General updates | JM - solvation methodologies? Trying to figure out how to solvate box with a protein+ligand for new toolkit showcase. JW – I think I used pdbfixer’s solvate functioanlity for this before (not Modeller). This is OK to deal with all sorts of junk. If it can do the protein but not the ligand, it may be worth solvating just the protein, then putting in the lgiand and deleting any clashing waters.

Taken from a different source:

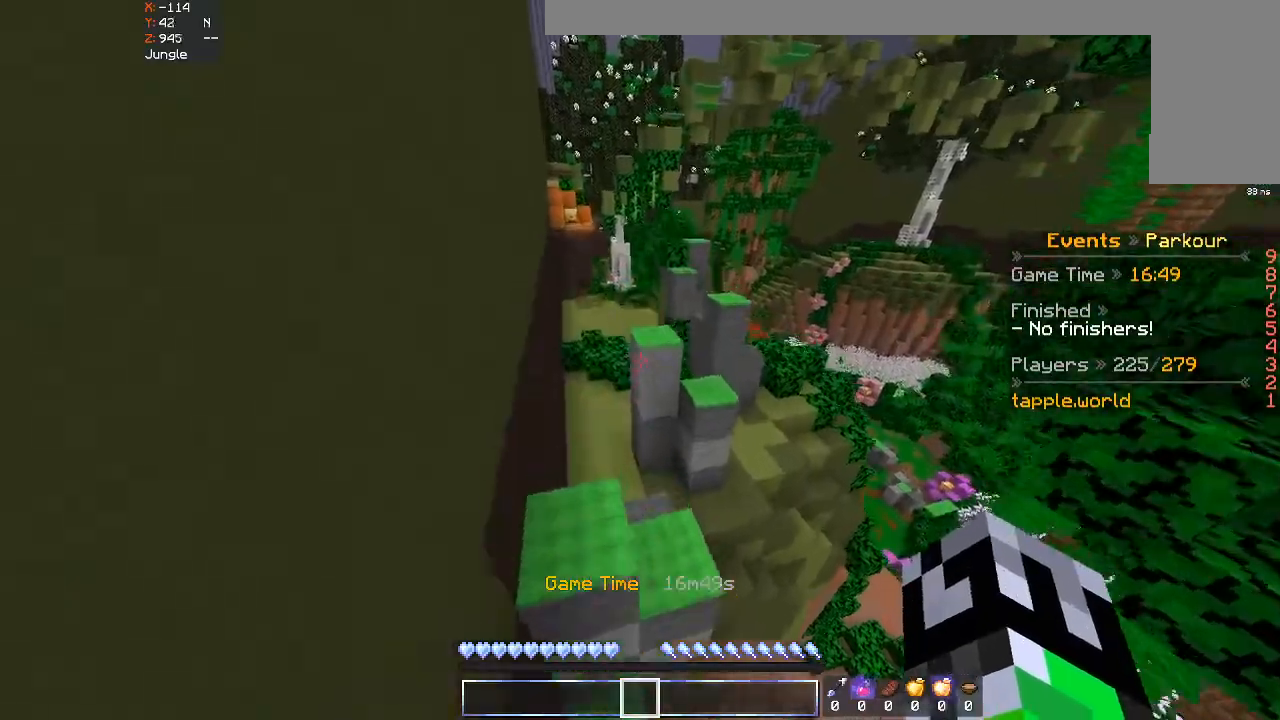
{"keys": ["d", "w"], "mouse": [], "events": [[367, "space", "down"], [500, "d", "down"], [500, "space", "up"]]}
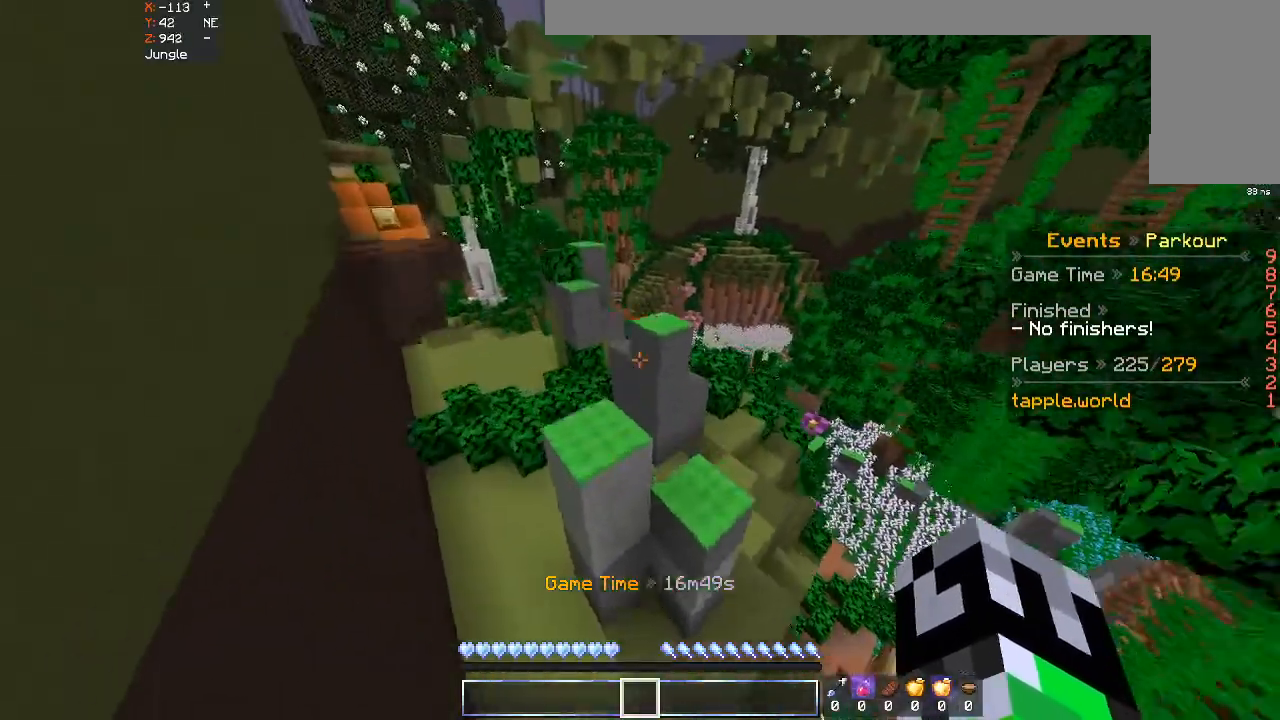
{"keys": ["d", "space", "w"], "mouse": [], "events": [[400, "space", "down"]]}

JM - from_polymer_pdb refactor? JW – Some reasons I like the current functionality OpenMM has a great PDB reader but it can only provide connectivity for things it knows about (namely protein residues). So for other things the user will need to provide CONECT records A lot of people have workflows that result in non-canonical PDBs being made (lots of tools make PDBs with “incorrect” atom names, but where the element can be inferred) I get the sense that perceiving inter-residue bonds is really hard, and I like that OpenMM handles them for us. If we tried to roll our own functionality, that would be one place where our functionality depends on correct PDB hierarchy info. I’d very much prefer that our functionality never depends on PDB hierarchy info.
Priorities for our PDB reading functioanlity Load a spec-compliant protein PDB containing a HIS residue Load a protein PDB containing an HID residue Load a spec-complaint non-protein PDB containing a non-protein residue Load a non-protein PDB containing a misnamed non-protein residue Not require us to directly parse PDB
Scenarios: (General) – Basically, the tradeoff is that we EITHER need atom names specified, OR CONECT records provided, in order to successfully assign the chemical graph of a polymer. JW – I’ve found that a lot of the materials world doesn’t do residue names at all, and don’t use unique atom names JM – Basically, if we’re going to accept HID as a histidine, then we’re already not spec-compliant. Also it’s worth noting that OMM renames HID to HIS JW – Do we need to roll our own PDB parser if something doesn’t match OpenMM’s input expectations? JM – The UX will be a lot better if we do atom names - Right now we can’t tell users which residue template came closest to matching their unknown residue. Also, the assumptions going into atom name matching are much easier to explain. JW – Element graph matching will let us load non-spec-compliant structures from the materials science world, and there are lots of biophysics programs that also give the wrong atom/residue names.
Summary: There are benefits to both. JW wants to get the release candidate out the door as soon as possible so we’ll do the initial release with element-matching. But since we’re only supporting “vanilla” proteins in this release, we can change the matching behavior/backend later when we’ve discussed it more.